Kirche Warum dieses Buch eine #MeToo -Debatte in der Kirche auslösen könnte

Trier · 23 Frauen, 23 Berichte: Der Katholische Deutsche Frauenbund veröffentlicht ein Buch gegen sexuellen und spirituellen Missbrauch an erwachsenen Frauen in der katholischen Kirche – und gegen Vertuschung.

 In einem Buch werden sexuelle Übergriffe gegenüber Frauen in der Kirche thematisiert.

In einem Buch werden sexuelle Übergriffe gegenüber Frauen in der Kirche thematisiert.

Foto: picture alliance/dpa/Armin Weigel

Von einem „historischen Moment“ war die Rede. Die Deutsche Bischofskonferenz hatte zusammen mit Frauenverbänden und der Deutschen Ordensobernkonferenz im vergangenen Herbst mehr als hundert Frauen zur Tagung „Gewalt an Frauen in Kirche und Orden“ eingeladen.

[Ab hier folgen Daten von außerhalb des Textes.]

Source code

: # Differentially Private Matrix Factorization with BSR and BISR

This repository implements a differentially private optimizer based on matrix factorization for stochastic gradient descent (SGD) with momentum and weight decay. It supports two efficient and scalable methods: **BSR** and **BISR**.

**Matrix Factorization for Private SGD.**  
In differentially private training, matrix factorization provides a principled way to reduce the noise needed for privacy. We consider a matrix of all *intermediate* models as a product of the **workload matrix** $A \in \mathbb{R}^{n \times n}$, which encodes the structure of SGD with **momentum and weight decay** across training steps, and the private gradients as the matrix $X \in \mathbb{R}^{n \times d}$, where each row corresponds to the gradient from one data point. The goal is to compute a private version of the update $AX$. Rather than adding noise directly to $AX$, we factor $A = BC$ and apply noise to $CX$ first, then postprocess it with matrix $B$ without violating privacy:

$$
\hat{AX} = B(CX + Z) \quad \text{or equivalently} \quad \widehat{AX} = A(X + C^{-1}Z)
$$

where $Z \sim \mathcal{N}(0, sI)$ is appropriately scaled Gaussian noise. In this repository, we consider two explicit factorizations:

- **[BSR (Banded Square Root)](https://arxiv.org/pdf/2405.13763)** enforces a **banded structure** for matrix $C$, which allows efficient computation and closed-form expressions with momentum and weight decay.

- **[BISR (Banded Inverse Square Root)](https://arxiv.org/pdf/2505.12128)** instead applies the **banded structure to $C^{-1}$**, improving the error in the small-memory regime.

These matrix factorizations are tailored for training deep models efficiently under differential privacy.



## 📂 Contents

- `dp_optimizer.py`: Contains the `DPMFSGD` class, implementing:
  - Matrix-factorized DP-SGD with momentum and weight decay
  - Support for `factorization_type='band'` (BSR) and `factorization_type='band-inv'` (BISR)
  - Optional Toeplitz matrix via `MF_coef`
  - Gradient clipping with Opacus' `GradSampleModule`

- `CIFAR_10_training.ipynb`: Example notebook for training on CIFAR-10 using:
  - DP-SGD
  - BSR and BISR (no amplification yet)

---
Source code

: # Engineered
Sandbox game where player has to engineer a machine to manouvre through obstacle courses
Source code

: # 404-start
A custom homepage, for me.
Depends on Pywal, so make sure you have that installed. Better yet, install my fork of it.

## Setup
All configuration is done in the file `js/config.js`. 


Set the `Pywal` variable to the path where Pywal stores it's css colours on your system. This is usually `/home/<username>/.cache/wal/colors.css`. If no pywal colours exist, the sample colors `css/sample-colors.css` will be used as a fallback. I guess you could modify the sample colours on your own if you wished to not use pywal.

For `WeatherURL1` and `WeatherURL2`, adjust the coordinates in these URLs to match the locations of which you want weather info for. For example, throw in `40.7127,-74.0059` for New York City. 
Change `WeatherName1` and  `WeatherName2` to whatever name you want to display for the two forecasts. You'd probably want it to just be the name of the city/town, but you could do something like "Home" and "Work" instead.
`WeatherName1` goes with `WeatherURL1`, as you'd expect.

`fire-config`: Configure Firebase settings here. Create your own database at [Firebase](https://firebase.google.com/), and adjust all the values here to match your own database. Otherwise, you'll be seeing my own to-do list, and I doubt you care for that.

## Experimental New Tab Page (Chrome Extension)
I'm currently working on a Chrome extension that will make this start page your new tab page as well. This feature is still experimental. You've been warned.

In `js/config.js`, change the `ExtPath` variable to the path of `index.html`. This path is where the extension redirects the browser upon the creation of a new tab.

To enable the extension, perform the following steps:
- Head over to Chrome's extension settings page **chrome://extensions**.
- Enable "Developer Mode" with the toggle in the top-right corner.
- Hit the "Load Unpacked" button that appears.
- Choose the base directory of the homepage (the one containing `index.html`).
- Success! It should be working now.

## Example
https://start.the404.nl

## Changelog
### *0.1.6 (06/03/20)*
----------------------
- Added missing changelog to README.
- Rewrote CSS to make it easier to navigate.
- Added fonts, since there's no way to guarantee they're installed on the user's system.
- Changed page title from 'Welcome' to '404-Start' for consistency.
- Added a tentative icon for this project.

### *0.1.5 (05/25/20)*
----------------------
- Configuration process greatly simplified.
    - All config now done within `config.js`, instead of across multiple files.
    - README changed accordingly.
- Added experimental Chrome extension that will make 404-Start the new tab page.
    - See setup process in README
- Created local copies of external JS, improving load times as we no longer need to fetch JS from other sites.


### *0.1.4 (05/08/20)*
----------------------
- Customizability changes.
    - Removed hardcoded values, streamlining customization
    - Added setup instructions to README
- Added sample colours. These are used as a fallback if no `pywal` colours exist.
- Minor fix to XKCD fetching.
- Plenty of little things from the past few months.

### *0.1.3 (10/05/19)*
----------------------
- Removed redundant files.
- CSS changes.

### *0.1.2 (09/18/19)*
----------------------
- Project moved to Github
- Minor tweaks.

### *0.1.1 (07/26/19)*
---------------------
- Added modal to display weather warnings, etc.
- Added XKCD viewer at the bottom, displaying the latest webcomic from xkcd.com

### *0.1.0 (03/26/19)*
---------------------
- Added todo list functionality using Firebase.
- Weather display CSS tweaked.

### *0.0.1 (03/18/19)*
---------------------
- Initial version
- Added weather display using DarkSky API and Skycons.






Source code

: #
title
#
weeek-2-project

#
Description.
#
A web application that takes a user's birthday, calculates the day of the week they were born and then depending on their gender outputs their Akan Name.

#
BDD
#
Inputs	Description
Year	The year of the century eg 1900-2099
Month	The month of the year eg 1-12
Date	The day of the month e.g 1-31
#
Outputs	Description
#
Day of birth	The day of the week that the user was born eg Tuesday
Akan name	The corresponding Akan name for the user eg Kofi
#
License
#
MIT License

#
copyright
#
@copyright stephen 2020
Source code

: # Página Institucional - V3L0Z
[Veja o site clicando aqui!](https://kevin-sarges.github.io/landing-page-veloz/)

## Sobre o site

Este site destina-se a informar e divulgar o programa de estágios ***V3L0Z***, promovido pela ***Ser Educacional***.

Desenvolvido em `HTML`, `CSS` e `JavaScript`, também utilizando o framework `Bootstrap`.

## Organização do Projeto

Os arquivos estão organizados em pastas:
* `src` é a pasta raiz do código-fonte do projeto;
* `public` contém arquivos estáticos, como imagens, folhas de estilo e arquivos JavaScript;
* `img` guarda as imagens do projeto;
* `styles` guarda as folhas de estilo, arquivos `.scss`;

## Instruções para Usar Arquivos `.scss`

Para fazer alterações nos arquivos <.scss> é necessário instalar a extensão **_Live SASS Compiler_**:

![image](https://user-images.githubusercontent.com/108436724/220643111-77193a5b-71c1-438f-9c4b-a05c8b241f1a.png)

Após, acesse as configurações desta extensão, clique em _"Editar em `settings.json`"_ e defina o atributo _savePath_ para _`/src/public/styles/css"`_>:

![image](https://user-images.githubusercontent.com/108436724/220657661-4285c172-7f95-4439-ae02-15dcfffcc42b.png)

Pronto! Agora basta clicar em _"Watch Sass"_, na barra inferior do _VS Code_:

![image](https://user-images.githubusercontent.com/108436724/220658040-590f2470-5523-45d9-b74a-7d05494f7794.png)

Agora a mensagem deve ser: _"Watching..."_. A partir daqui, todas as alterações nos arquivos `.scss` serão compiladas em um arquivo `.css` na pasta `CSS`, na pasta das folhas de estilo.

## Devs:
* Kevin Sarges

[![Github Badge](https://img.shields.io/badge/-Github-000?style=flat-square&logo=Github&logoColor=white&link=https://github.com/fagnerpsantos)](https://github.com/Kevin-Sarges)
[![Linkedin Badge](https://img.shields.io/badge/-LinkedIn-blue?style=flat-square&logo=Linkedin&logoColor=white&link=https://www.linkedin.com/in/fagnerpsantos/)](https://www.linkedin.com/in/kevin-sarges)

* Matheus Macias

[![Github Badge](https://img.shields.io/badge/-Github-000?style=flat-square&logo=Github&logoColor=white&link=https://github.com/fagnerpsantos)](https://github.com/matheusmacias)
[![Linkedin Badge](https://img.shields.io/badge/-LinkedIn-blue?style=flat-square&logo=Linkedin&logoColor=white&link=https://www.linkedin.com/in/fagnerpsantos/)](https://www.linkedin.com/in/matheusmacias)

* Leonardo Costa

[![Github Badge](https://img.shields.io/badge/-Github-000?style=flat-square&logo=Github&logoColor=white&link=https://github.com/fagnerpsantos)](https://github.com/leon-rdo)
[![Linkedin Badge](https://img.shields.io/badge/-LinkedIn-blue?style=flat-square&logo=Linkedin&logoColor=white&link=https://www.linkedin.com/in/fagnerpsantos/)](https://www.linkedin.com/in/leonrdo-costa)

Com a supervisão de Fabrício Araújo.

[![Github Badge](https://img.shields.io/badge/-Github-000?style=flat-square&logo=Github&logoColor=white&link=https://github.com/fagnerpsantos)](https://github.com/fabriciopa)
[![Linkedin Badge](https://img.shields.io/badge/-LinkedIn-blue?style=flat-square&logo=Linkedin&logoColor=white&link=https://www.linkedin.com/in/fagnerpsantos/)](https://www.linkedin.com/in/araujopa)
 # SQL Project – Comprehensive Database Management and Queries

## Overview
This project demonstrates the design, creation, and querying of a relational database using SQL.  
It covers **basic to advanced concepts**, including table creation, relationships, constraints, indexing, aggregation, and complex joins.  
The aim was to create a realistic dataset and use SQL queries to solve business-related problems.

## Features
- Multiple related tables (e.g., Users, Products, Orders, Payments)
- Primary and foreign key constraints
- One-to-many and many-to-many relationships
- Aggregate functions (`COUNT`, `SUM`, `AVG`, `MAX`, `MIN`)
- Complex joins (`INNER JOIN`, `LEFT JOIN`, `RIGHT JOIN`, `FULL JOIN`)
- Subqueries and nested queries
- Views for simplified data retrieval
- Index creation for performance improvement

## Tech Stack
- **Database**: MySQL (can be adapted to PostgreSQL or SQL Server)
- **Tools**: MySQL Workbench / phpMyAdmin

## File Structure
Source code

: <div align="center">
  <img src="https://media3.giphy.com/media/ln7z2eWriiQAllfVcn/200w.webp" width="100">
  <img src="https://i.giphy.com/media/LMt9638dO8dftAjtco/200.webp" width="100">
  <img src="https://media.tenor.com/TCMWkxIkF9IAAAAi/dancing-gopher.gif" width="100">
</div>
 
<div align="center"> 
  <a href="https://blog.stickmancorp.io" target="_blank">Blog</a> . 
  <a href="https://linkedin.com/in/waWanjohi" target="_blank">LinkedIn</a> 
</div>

Die Veranstaltung hat nun ein mehr als 270 Seiten umfassendes Nachspiel: Im Januar dieses Jahres hatte der Katholische Deutsche Frauenbund (KDFB) Frauen, die als Erwachsene in Kirche oder Klöstern sexuell und spirituell missbraucht wurden, gebeten, ihre Geschichte niederzuschreiben und einzusenden. Am 20. November ist das Buch mit dem Titel „Erzählen als Widerstand“ erschienen.  23 Frauen berichten darin von ihren Missbrauchserfahrungen - von eigenen, von denen ihrer Mütter, Großmütter, Ur-Großmütter. Frauen, geboren Mitte des 20. Jahrhunderts, Frauen nicht älter als 30 Jahre, Laiinnen, Kirchenmitarbeiterinnen, Ordensfrauen. „Ich wollte, dass ihr das wisst, bevor ist sterbe“, „Beichterfahrungen meiner Mutter“, „Zum Schweigen gebracht und kaltgestellt“, haben drei der Autorinnen ihre Berichte überschrieben.

„Die Texte in diesem Buch zeigen, dass sexualisierte Gewalt im Umfeld der katholischen Kirche fast immer mit spirituellem Missbrauch einhergeht“, sagte Regina Heyder während einer Pressekonferenz des KDFB. Spiritueller Missbrauch leite in vielen Fällen sexuellen Missbrauch der Täter und Täterinnen ein, Fachleute sprechen von Grooming-Strategie. Regina Heyder ist neben Barbara Haslbeck, Ute Leimgruber und Dorothee Sandherr-Klemp eine der vier Herausgeberinnen. Sie alle sind Theologinnen, die beruflich, ehrenamtlich und wissenschaftlich zu spirituellem und sexuellem Missbrauch arbeiten und sich in der Theologischen Kommission des KDFB engagieren.

Ute Leimgruber sagte: „Es geht um Macht.“ Dies hätten die Berichte der Frauen unter anderem gezeigt. Missbrauch sei alltäglich, weil Machtverhältnisse alltäglich seien. Mitherausgeberin Barbara Haslbeck sagte, das Buch könne in die #MeToo-Debatte eingeordnet werden.

Alle Namen, Orte und Gemeinschaften wurden anonymisiert. Die Autorinnen haben sich selbst ein Pseudonym gewählt. Ist dies eine Schwäche des Buches? „Es nennt keine Täter, deckt aber Strukturen auf“, sagte Heyder. Es gebe Frauen den notwendigen Raum, erzählen zu können.

„Erzählen als Widerstand“ sei ein Buch gegen das Weghören, gegen das Vertuschen, gegen Verantwortliche, die ihre Verantwortung nicht übernehmen würden, sagte Sandherr-Klemp.

Neben der Sammlung an Geschichten betroffener Frauen, finden Leserinnen und Leser auch theologische Essays über die Hintergründe des Missbrauchs und weiterführende Adressen für Betroffene.

Auf TV-Anfrage sagte Stefanie Peters, Mitglied des Vorstandsteams der KFDB im Bistum Trier: „Ich warte gespannt auf das Buch.“ Sie ziehe den Hut vor dem Projekt, weil sie häufig Sprachlosigkeit bei dem Thema erlebe.

 Das Buch ist am 20. November im Aschendorff Verlag erschienen und kostet 20 Euro.